Segment Start: Record set
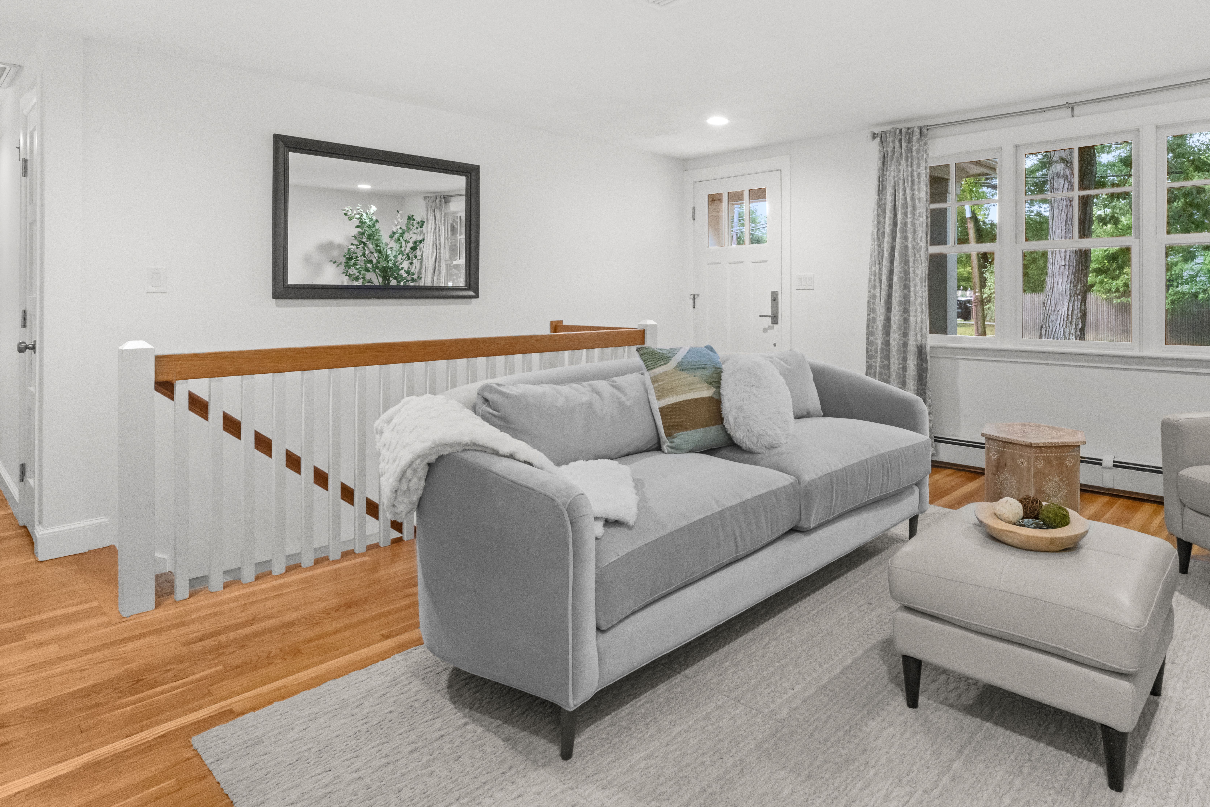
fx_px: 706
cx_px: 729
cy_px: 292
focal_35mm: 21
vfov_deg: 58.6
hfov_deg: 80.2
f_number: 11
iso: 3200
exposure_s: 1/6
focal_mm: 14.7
Segment End: Record set
Segment Start: Record set
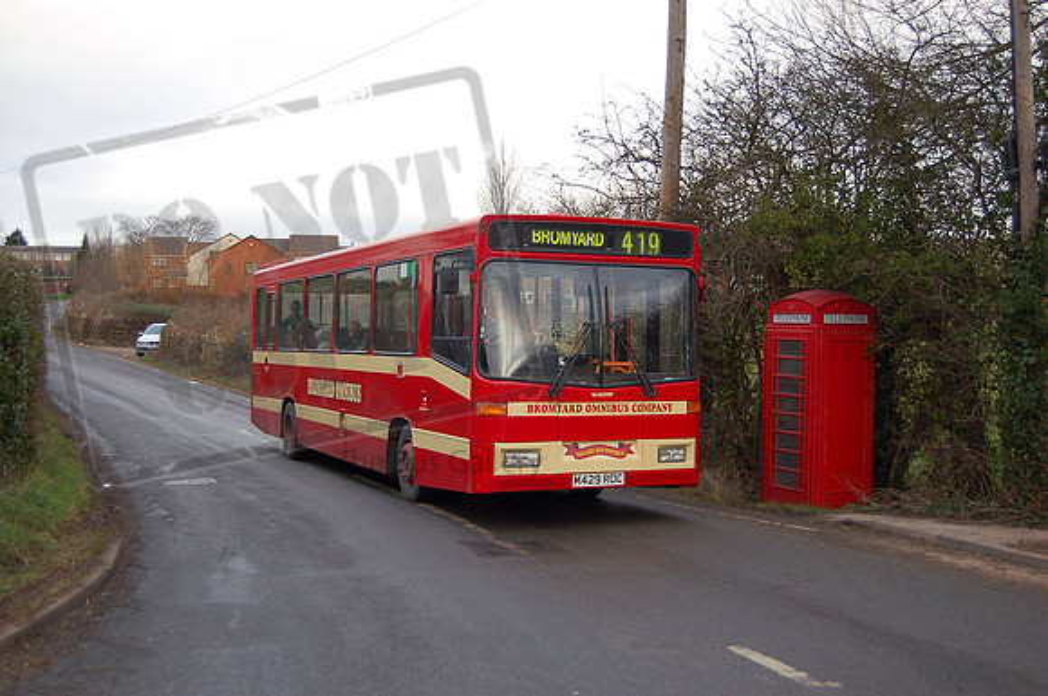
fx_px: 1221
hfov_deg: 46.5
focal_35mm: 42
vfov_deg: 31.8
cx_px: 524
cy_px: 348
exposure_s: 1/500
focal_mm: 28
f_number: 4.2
Segment End: Record set
Segment Start: Record set
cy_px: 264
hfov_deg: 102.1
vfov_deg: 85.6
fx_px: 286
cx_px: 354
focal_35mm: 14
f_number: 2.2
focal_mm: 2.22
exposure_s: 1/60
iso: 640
Segment End: Record set
Requirement. Copy out the range of lines above starting at the line with "focal_35mm: 21" and ending at the line with "focal_mm: 14.7", exactly and including both.

Solution to the problem.
focal_35mm: 21
vfov_deg: 58.6
hfov_deg: 80.2
f_number: 11
iso: 3200
exposure_s: 1/6
focal_mm: 14.7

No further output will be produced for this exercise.